◆ **Task description**
Once the line containing "An asynchronous http client." is found, copy that line and all remaining lines of the records exactly, including the last one, and add nothing.

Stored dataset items
==============================
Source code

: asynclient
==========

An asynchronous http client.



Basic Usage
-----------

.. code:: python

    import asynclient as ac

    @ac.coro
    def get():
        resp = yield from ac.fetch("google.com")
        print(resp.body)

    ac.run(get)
==============================
◆ **Answer to the problem**
An asynchronous http client.



Basic Usage
-----------

.. code:: python

    import asynclient as ac

    @ac.coro
    def get():
        resp = yield from ac.fetch("google.com")
        print(resp.body)

    ac.run(get)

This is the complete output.